If India is to have sustainable, climate-responsible agriculture development, it must be overwhelmingly based on its natural endowments and constraints, including dependence on rain-fed agriculture for half our farmers.

There is a larger lesson to be learned from the Bt brinjal case. The process of consultation that went into the decision offers a healthy model.

Thousands of people who are liable to be affected by GM crops -- including farmers, consumers, and other legitimate interest-groups like scientists, food safety and security activists, environmentalists and ordinary citizens -- were given a chance to express their views in public assemblies.

This is a far superior way of reaching decisions or making policy than the prevalent closed, opaque, bureaucratic procedure. It involves eliciting and collecting a range of opinions from social classes which are normally excluded and made invisible by governments.

Marginal groups are not allowed any role even on matters that vitally concern them. This is profoundly anti-democratic.

We must apply the public consultation process to all areas where the welfare and rights of the underprivileged might be affected -- employment, minimum wages and food security laws; land acquisition for development projects in mining, industry, irrigation and infrastructure; and energy and water projects which have adverse potential environmental impacts.

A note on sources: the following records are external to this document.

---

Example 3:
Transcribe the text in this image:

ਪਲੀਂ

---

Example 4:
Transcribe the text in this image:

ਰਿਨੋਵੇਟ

Today, poor Kondh tribals who have guarded Orissa's ecosystem including mountains and conserved biodiversity for centuries are treated as subjects by an imperial state eager to please tycoons whose projects will strip, disfigure, lacerate and destroy the Niyamgiri mountains.

If the Kondhs were treated as citizens, and heard, some government functionaries would at least begin to understand that they too have agency and rationality, and that their dignity and self-worth must be respected.

Governments may yet decide to ride roughshod over their concerns, but they at least would have to record the reasons for doing so.

Why, a high official who has never before been exposed to the dispossessed and underprivileged might suddenly develop sympathy for them and factor in their interests while designing or approving a project.

This would be a good way of promoting participatory democracy, which is sensitive to ordinary people's concerns, respects their rights, and empowers them.

By embargoing Bt brinjal, Mr Ramesh may have done a greater service to democracy than he intended.